▶ **Task to complete**
Please copy everything in the listing from the line containing "BUY GOLD COINS" down to the line containing "社にはどちらが適切か」を判断したいAI導入担当者・事業責", both included, substituting "Useful Links" for "Quick Links" and changing nothing else. Leave the pictures out.

▶ **Source data**
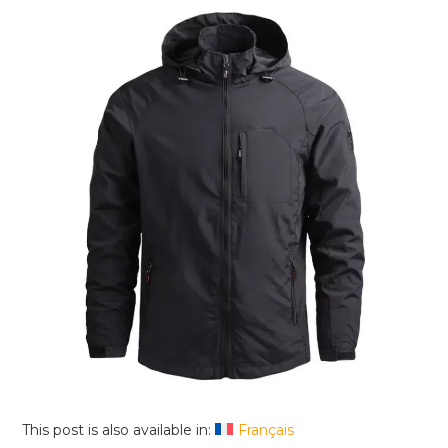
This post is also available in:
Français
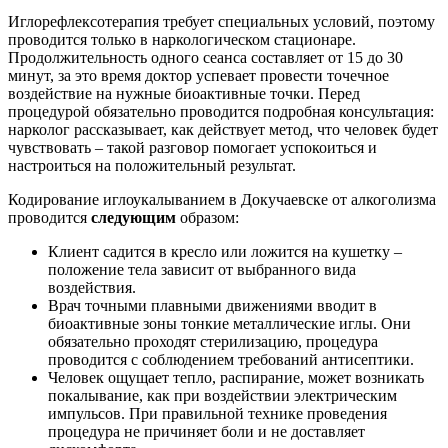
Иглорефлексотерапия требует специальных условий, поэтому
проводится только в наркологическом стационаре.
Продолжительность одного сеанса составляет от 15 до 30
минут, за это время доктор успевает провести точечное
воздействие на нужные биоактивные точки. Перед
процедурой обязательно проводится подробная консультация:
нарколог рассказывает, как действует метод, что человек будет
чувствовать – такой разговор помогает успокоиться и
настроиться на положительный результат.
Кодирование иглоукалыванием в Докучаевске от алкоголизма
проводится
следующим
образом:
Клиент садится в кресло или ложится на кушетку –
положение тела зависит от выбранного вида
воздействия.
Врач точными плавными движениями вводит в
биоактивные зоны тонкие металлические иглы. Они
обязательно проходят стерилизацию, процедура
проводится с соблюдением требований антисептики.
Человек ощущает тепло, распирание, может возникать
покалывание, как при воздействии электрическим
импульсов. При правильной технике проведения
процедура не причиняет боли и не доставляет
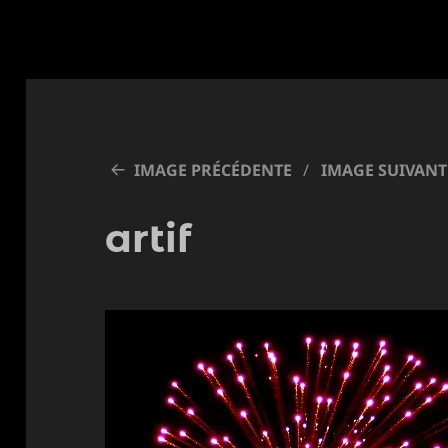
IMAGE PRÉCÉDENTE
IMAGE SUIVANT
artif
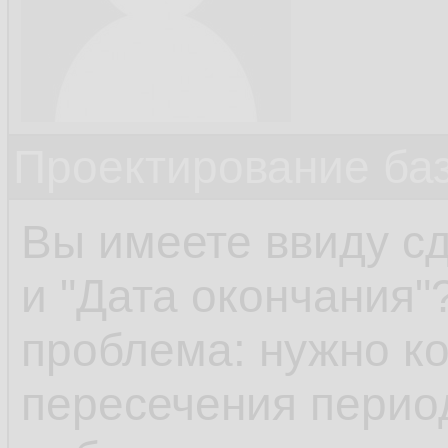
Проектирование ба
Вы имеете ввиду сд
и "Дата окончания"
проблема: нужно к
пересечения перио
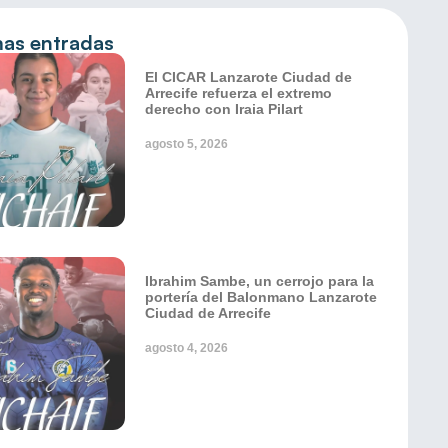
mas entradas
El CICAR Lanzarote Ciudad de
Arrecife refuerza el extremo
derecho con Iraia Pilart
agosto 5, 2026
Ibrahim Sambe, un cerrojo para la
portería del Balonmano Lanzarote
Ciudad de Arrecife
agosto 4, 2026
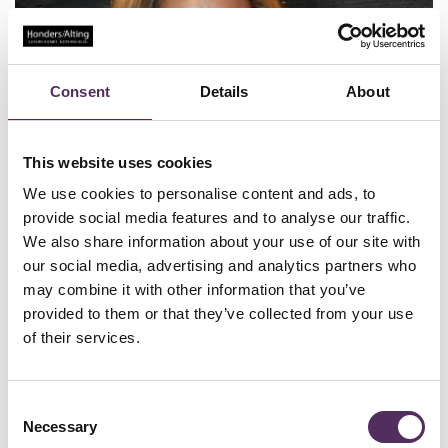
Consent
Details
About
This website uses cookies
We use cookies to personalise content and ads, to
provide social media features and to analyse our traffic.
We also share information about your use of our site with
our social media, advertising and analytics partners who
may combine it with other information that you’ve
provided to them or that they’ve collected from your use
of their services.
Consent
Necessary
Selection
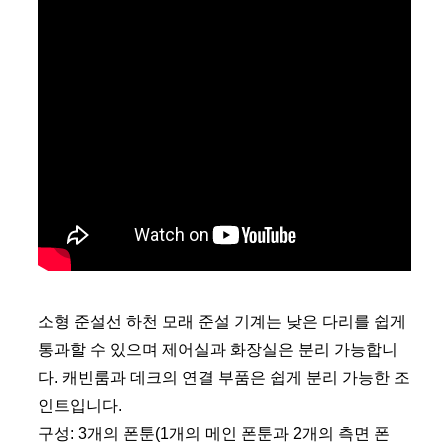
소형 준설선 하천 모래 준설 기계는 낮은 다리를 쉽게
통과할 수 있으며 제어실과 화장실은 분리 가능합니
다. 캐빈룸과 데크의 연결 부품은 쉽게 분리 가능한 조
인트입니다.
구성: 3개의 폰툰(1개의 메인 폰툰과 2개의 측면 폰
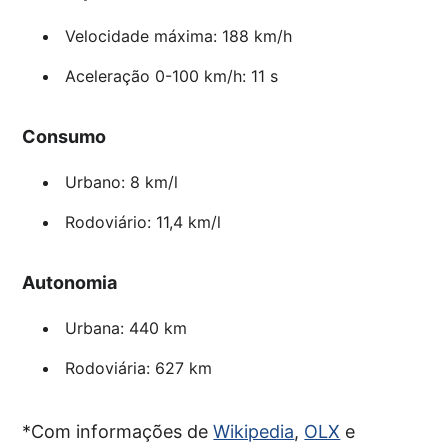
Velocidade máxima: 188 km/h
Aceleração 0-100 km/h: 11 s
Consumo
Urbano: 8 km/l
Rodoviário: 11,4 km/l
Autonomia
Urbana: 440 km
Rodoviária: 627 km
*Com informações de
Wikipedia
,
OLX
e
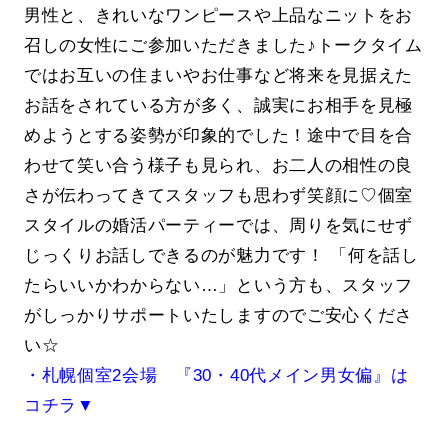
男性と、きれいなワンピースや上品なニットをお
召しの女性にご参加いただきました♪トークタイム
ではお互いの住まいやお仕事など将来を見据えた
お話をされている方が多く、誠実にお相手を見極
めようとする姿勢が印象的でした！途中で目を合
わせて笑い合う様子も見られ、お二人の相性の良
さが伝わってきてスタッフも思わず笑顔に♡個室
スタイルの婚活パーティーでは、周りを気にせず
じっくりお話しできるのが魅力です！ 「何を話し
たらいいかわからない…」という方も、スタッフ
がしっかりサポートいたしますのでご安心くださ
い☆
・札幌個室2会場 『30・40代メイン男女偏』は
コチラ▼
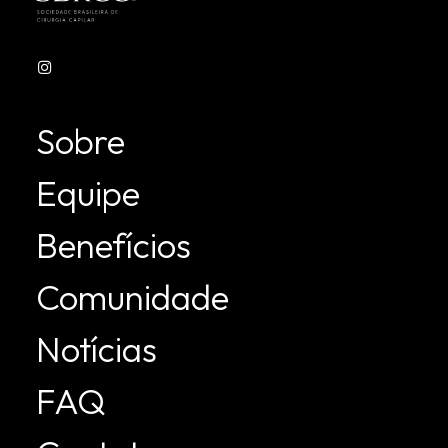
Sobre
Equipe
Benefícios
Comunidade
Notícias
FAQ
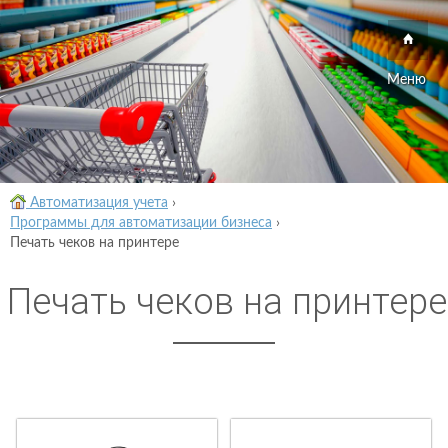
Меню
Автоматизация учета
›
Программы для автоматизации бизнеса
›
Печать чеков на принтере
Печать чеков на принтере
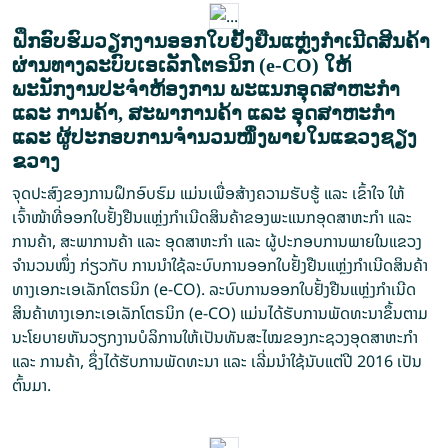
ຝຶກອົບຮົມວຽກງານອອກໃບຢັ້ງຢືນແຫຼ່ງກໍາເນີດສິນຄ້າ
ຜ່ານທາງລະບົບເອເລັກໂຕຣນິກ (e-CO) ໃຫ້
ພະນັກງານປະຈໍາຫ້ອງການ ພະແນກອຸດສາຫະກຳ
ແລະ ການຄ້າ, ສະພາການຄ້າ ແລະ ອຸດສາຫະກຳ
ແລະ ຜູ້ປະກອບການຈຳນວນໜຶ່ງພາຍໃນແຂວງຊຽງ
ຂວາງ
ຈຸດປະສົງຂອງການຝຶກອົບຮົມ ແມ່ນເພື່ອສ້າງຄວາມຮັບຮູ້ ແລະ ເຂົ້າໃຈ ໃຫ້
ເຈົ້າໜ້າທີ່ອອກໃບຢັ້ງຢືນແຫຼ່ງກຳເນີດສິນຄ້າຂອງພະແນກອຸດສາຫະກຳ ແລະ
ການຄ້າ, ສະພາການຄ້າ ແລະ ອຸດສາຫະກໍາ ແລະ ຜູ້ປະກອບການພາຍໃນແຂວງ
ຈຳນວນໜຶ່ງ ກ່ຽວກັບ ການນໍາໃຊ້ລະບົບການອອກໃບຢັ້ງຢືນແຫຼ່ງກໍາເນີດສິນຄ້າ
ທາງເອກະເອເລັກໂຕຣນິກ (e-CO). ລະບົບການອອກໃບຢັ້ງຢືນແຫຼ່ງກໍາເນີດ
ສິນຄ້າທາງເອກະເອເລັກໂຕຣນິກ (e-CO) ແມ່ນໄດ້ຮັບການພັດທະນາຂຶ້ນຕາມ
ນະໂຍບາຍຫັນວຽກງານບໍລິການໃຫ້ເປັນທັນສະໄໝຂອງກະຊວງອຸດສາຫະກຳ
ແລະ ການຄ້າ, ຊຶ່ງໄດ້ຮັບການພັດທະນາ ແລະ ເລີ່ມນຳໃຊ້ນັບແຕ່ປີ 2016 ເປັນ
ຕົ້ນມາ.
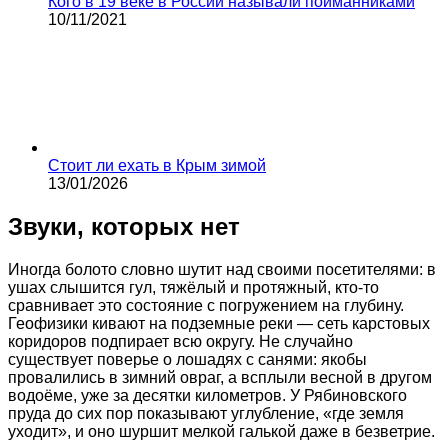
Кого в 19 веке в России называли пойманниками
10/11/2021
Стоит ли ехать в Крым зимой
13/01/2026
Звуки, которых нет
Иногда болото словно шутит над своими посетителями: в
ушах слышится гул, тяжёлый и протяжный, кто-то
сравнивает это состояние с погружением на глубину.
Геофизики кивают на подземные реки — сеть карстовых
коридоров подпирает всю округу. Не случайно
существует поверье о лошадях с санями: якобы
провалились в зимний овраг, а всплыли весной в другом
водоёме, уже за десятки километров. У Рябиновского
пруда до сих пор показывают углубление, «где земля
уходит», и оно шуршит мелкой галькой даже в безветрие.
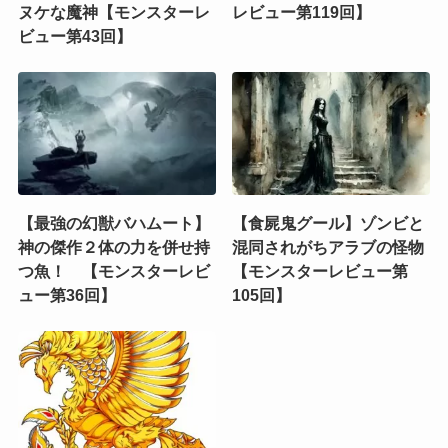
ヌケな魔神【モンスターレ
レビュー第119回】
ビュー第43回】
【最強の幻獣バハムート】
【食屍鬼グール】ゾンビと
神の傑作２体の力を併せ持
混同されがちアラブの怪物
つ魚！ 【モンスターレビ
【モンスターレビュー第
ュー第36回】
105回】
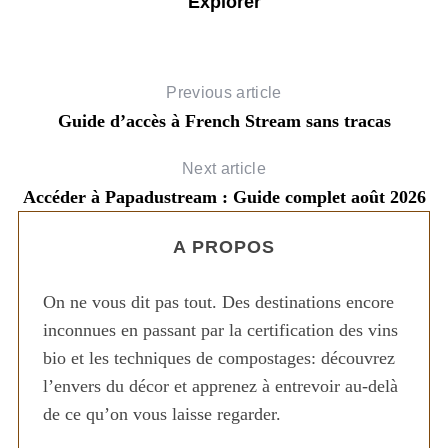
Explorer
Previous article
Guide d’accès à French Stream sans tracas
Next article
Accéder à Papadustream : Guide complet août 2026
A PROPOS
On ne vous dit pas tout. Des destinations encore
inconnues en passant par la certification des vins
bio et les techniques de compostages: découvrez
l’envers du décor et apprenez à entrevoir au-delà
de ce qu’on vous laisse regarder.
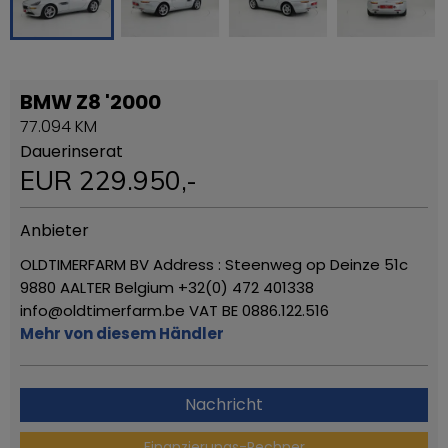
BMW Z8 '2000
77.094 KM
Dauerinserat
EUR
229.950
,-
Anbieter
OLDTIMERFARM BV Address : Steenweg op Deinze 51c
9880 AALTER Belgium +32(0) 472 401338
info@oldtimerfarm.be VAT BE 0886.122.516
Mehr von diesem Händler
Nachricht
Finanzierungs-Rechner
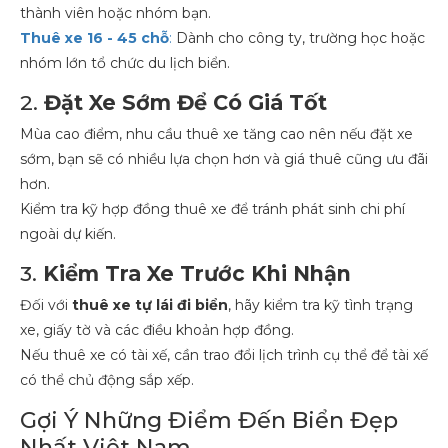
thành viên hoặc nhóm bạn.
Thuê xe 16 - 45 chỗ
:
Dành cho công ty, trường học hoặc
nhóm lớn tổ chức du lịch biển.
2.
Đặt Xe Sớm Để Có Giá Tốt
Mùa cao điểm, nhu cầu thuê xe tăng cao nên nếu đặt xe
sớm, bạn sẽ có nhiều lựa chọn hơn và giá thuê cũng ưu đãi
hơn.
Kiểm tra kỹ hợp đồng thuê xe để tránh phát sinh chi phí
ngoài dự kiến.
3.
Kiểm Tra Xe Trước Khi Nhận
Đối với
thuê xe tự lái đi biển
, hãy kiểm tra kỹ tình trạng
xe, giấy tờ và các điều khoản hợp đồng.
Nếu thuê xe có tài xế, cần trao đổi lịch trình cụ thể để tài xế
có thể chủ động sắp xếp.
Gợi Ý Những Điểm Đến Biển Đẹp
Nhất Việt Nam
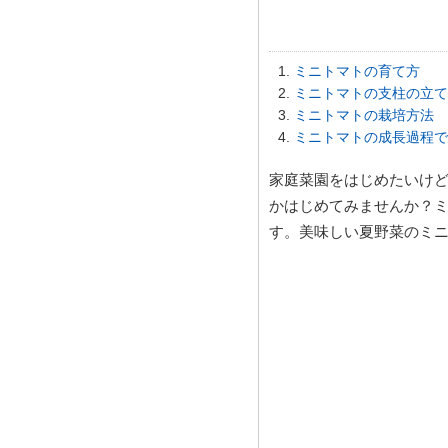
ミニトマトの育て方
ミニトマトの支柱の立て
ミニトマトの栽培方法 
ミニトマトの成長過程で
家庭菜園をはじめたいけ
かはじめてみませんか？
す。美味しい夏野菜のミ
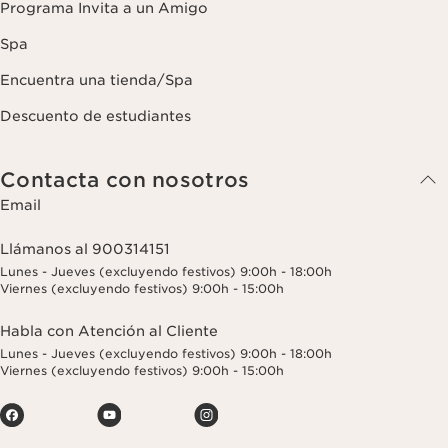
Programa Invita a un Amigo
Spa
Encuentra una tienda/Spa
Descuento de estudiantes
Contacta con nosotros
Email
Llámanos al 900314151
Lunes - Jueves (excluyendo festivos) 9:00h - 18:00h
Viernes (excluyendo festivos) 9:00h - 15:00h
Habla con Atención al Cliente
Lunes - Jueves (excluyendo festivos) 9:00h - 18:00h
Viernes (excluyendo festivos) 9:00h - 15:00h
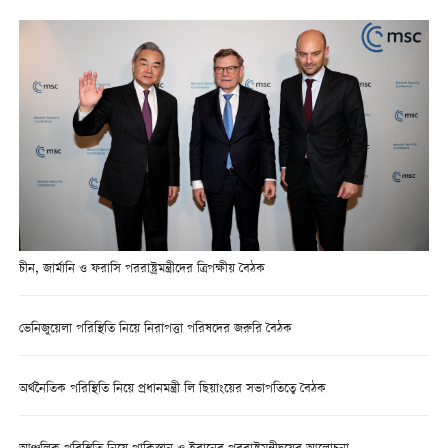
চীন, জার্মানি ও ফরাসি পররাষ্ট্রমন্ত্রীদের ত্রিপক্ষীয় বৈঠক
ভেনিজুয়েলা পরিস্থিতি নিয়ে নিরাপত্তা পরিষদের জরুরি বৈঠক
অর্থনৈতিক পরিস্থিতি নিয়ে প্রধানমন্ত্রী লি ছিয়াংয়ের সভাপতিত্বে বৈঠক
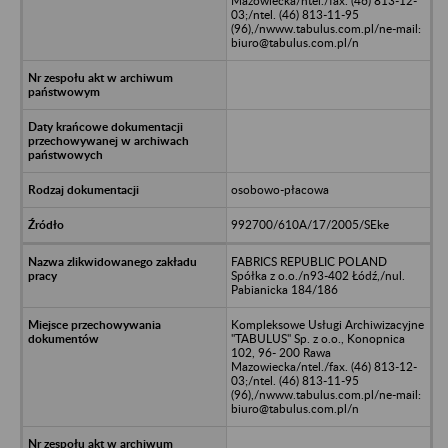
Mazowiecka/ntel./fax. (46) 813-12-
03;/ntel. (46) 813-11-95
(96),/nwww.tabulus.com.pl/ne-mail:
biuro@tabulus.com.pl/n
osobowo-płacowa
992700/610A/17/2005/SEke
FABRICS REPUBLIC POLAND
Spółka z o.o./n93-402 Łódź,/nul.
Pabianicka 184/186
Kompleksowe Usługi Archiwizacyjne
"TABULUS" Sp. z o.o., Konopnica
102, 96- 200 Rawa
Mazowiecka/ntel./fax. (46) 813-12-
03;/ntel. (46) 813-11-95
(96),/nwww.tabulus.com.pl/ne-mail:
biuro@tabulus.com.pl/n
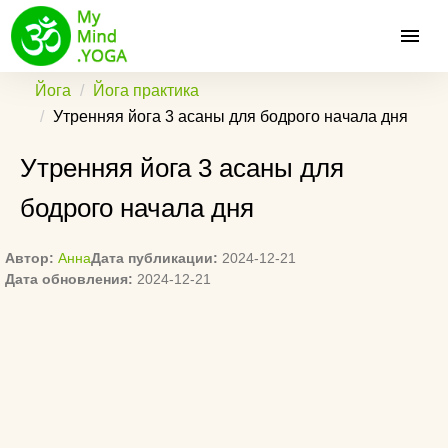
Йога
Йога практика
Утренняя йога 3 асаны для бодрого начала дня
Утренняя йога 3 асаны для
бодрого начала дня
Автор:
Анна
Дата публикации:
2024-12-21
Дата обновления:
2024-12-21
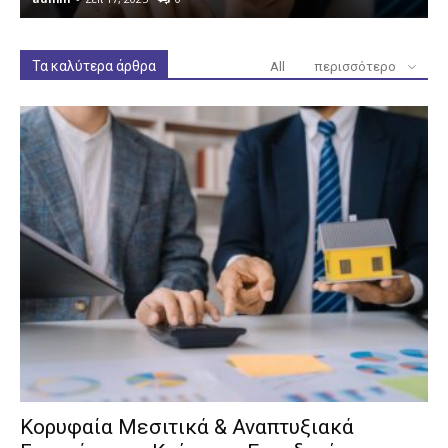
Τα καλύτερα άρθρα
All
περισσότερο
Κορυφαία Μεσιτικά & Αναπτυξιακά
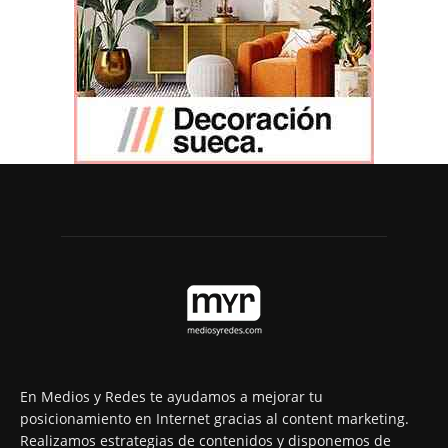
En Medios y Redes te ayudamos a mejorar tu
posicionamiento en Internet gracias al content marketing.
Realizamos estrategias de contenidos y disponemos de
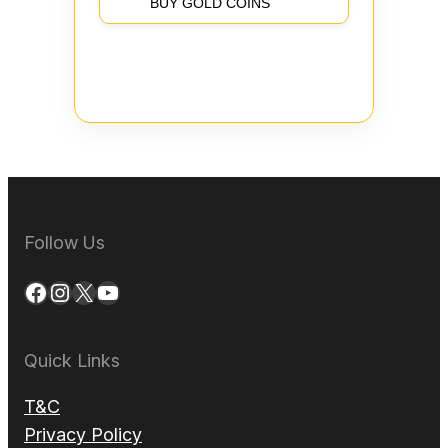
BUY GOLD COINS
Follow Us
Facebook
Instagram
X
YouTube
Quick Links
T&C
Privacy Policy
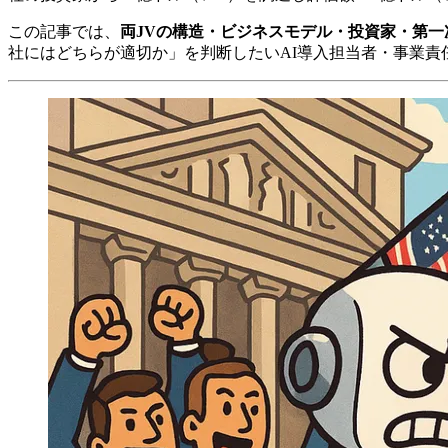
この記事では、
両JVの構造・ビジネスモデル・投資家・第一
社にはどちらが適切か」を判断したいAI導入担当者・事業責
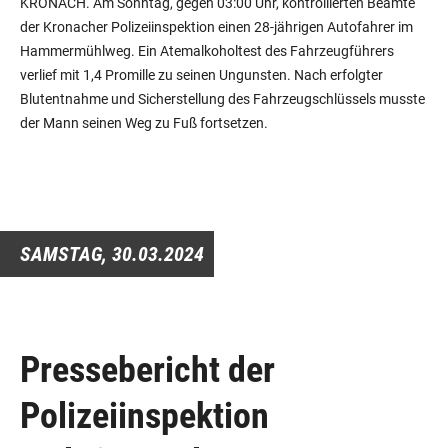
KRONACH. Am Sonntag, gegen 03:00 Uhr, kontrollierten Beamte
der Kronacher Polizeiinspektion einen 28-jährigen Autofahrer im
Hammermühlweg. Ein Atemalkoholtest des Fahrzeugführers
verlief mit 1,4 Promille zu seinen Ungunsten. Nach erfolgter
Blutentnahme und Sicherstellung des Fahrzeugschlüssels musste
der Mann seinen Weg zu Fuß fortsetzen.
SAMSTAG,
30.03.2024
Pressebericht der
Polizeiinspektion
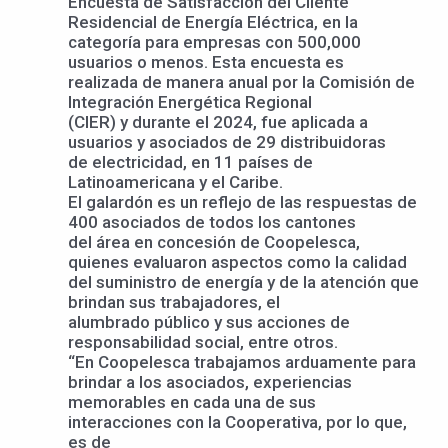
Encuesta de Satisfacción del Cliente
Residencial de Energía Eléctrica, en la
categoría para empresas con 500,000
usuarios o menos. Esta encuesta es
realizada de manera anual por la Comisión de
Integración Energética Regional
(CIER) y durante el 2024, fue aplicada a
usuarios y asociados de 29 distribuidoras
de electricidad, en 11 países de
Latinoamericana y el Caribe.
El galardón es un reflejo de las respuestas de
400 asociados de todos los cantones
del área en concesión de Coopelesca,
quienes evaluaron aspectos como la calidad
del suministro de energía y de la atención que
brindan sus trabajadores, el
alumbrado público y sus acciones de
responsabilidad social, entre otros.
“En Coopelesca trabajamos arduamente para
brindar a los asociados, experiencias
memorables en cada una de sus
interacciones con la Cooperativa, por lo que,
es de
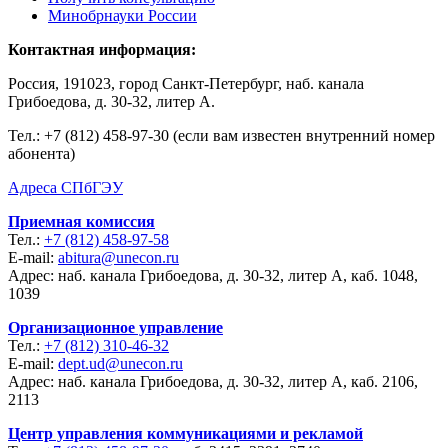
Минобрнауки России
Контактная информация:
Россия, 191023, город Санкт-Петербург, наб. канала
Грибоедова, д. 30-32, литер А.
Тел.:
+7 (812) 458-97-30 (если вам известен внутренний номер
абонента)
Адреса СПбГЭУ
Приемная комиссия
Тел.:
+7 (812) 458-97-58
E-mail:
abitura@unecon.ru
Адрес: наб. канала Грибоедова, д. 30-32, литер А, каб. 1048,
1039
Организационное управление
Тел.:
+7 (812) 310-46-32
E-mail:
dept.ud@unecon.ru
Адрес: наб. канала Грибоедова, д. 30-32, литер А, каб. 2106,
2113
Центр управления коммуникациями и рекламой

▶ **Result**
BUY GOLD COINS
Follow Us
Facebook
Instagram
X
YouTube
Useful Links
T&C
Privacy Policy
この記事では、
両JVの構造・ビジネスモデル・投資家・第一
社にはどちらが適切か」を判断したいAI導入担当者・事業責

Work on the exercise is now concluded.